Big Isn’t Broken

November 22, 2006

One of the main ideas being expressed in commentary about the Clear Channel sale is that it’s business model of “getting big” is broken. That “consolidation failed”.  

I don’t agree.  

By what standard of measure does one conclude that BIG is broken?  Or consolidation failed?  

The answer being given is that Clear Channel – after becoming the biggest radio company thru acquisition after acquisition failed to deliver per share returns expected by Wall Street, and has thus withdrawn from the public equity market and gone private.  

That’s it?  

Failing to deliver 15% per year share price growth is one thing.  Failing outright its quite another and we shouldn’t get the 2 confused.  Clear Channel is NOT a failed company.  

Had Clear Channel TRULY failed, the company would have been broken up into lots of smaller, much more highly profitable pieces.  It hasn’t.  I’ll address the 450 spin offs in a minute.  

Clear Channel  has changed where it gets it’s expansion money from.  That’s the big story. Clear Channel no longer has to play games to make it’s public stock look like Google.

But it DOES still have to generate MASSIVE returns to the private equity folks.  But they don’t need to manufacture results THIS QUARTER.  They’re on the 3-5 year plan.  

So has BIG really been repudiated?  Has economies of scale really failed?

If you still think so then you’re forced to answer the question being begged –  Would shares in public radio companies in a non-consolidated radio business be returning 15% a year – the Wall Street expectation?  

I don’t think so.  

There’s simply not enough pure business growth happening in radio. It’s a lucrative business with desireable assets – it’s just not growing at the clip public markets want.

So Radio, whether big or small, many or few -is not going to be an attractive public investment in the current market.  

Maybe those people want to say “Wall Street Radio” failed. Fine.

But “Big Radio” has yet to kick the bucket.

So what are we left with.  Clear Channel sells off almost 450 stations. 

On the surface it looks like Clear Channel is going back on the “get big” strategy. 

Consider that those 450 station (over 40% of the total number of stations owned) contributed ONLY about 10% of the company’s revenue.

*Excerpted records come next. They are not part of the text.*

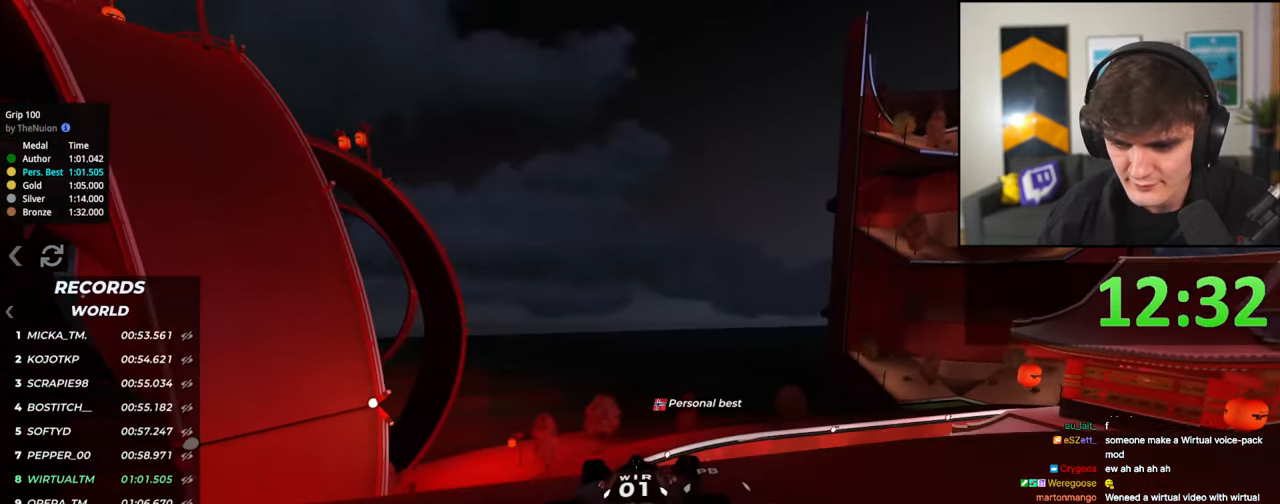
{"keys": ["up"], "events": [[250, "right", "down"], [333, "right", "up"]]}
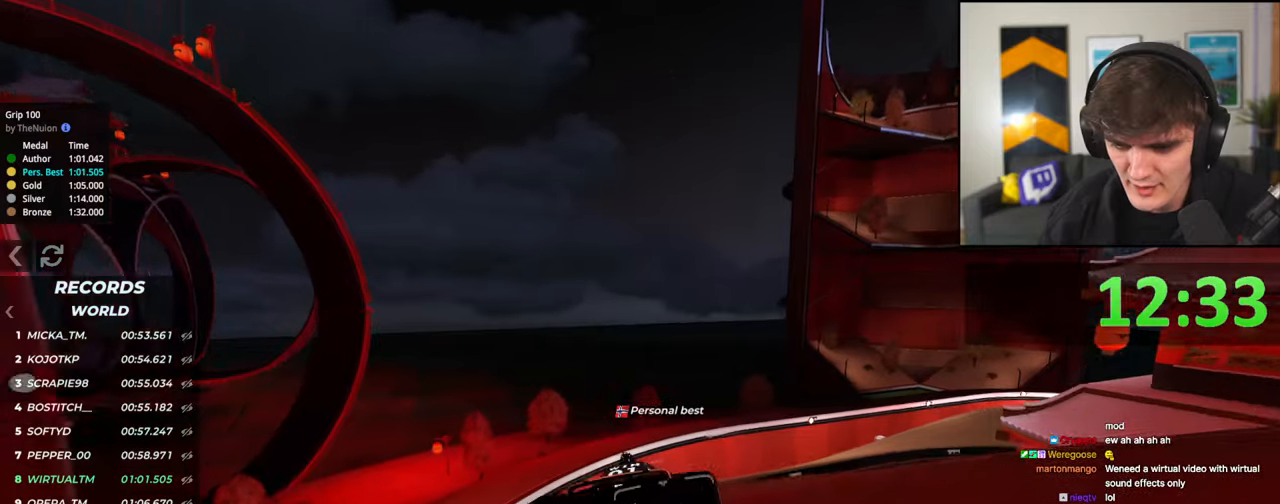
{"keys": ["up"], "events": [[300, "right", "down"], [350, "right", "up"]]}
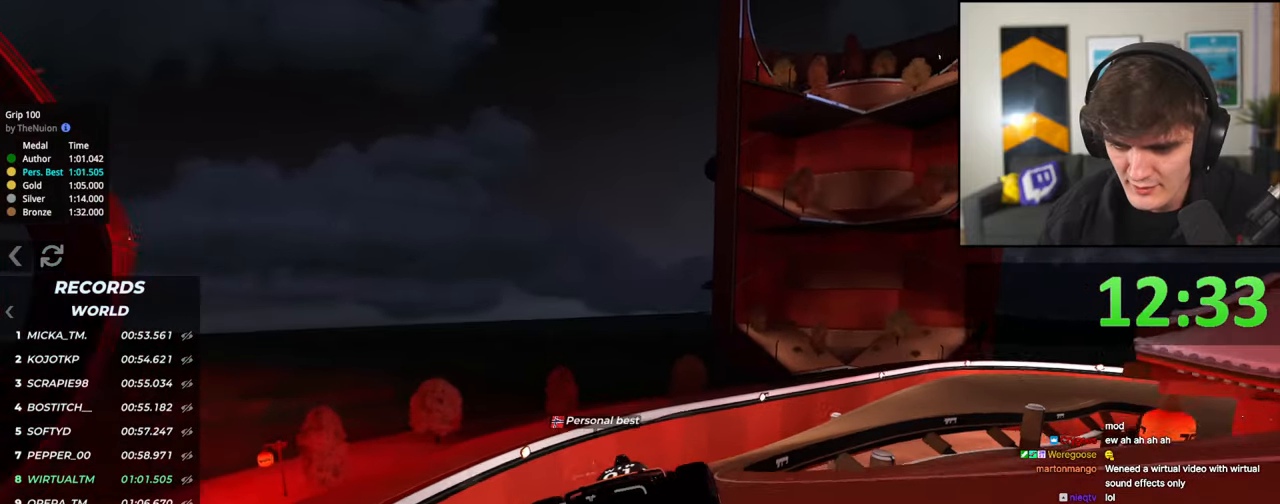
{"keys": ["up"], "events": [[83, "right", "down"], [183, "right", "up"], [317, "right", "down"], [367, "right", "up"]]}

Let’s be honest here – from a big business owner’s perspective (40% of your assets are contributing only 10% of your revenue) – that’s like working for minimum wage. 

On a personal level -imagine taking a second job that required 40% of your time but only boosted your income by 10% – you’d probably quit.

That’s what Clear Channel did. Jettisoned those stations to focus their attention on the properties that have the best chance of churning out the most cash.  And get more.  

Yes more.  I think it’s a mistake to think Clear Channel is out of the acquisition business.

Clear Channel is still big.  It’s massive actually.   And it’s probably going to get even bigger over the next few years.  

They may spin off a few sticks here and there – but I suspect they’ll be picking up as many winners as they can also.  

And while it’s possible a few mom & pop operators may emerge from the 450 CC spin offs – it’s more likely they’ll be scooped up by already BIG radio companies – like the one I work for Cumulus. Or – another group could develp to buy most or all of them at once.

Big radio isn’t broken or even dropping a few pounds – it’s just updated it’s fashion. 


Meet the new Gecko

November 16, 2006

A lot of talk about Clear Channel being taken “private” as if that in and of itself is a good thing.  Look at who actually bought CC and you realize that “meet the new boss – same as the old boss” is apropos.

Private Equity is the Gordon Gecko of the new millennium.  It’s nu-Gecko – a metro sexual Gecko. It’s the kind of Gecko that still believes greed is good- he’s just not stupid enough to shout it into a microphone.

Instead of contentious hostel take-overs, buy outs – and callous breaking up of companies to sell off in little highly profitable pieces – PEGs are largely faceless, hard to demonize companies who pursue the same types of business plans quietly across a variety of different industries – and do so with more tact and patience than the fictional 80’s villian.  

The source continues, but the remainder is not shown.